Meet Bob T.
Location of Locum Assignment(s)
Briefly describe your pre-medical and/or pre-locum work experience.
I did all the things a young guy might do when first moving to Alaska and finding his way. I worked as a timber faller, truck driver, longshoreman, sawmill worker, and commercial fisherman, then got into EMS and joined the Alaska Air Nat’l Guard as a med tech. I ended up in a PA program in Seattle, then went back to Alaska to begin practice. Have worked mostly in tribal health for nearly 30 years in remote locations around the state.
What drew you to locum tenens work?
When I no longer needed employee benefits and could work 1099 jobs, it opened up a wonderful opportunity to really pick out where I wanted to work to experience even more sites and revisit sites I’ve worked at before.
Why did you choose to work with Wilderness Medical Staffing?
I had heard good things about this company. They are the experts on everything medical in remote Alaska. I had met Mary Ellen Doty some years back while in Klawock and so knew she had worked the trenches. This company has firsthand knowledge of what it’s like to work in remote Alaska from the top down.
What have you enjoyed most about your locum tenens experiences?
The freedom to pick and choose the communities I would like to go to. Making new friends in these communities and being able to share in the uniqueness each community offers.
How has your experience been with WMS?
Great. Since they really understand the sites, you feel pretty prepared before going out on assignment.
What stands out to you about the communities and cultures you have interacted with as a locum tenens provider?

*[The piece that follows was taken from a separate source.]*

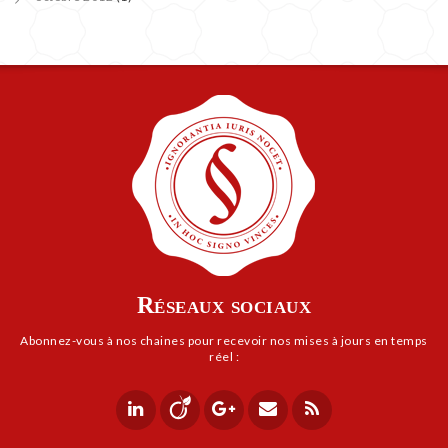
Réseaux sociaux
Abonnez-vous à nos chaines pour rece­voir nos mises à jours en temps
réel :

Each one is so different. Be friendly, outgoing, and enthusiastic; you may get invited to experience some things that you will never experience anywhere else.
What advice do you have for prospective locum tenens providers?
Be respectful. We are there to provide a service. Generally, people are very thankful for your care.
Is there anything else you would like to share?
Alaska has been my home for nearly 50 years, but I have done some locums work down south. Fast-paced medicine, it’s not for me. I love working in small, village clinics where you actually have time to give an elder a chance to speak without hurrying the conversation. You may also have an opportunity to do home visits which can be really rewarding. You may get offered some fresh eider or seal soup. It’s all an adventure, even after 50 years.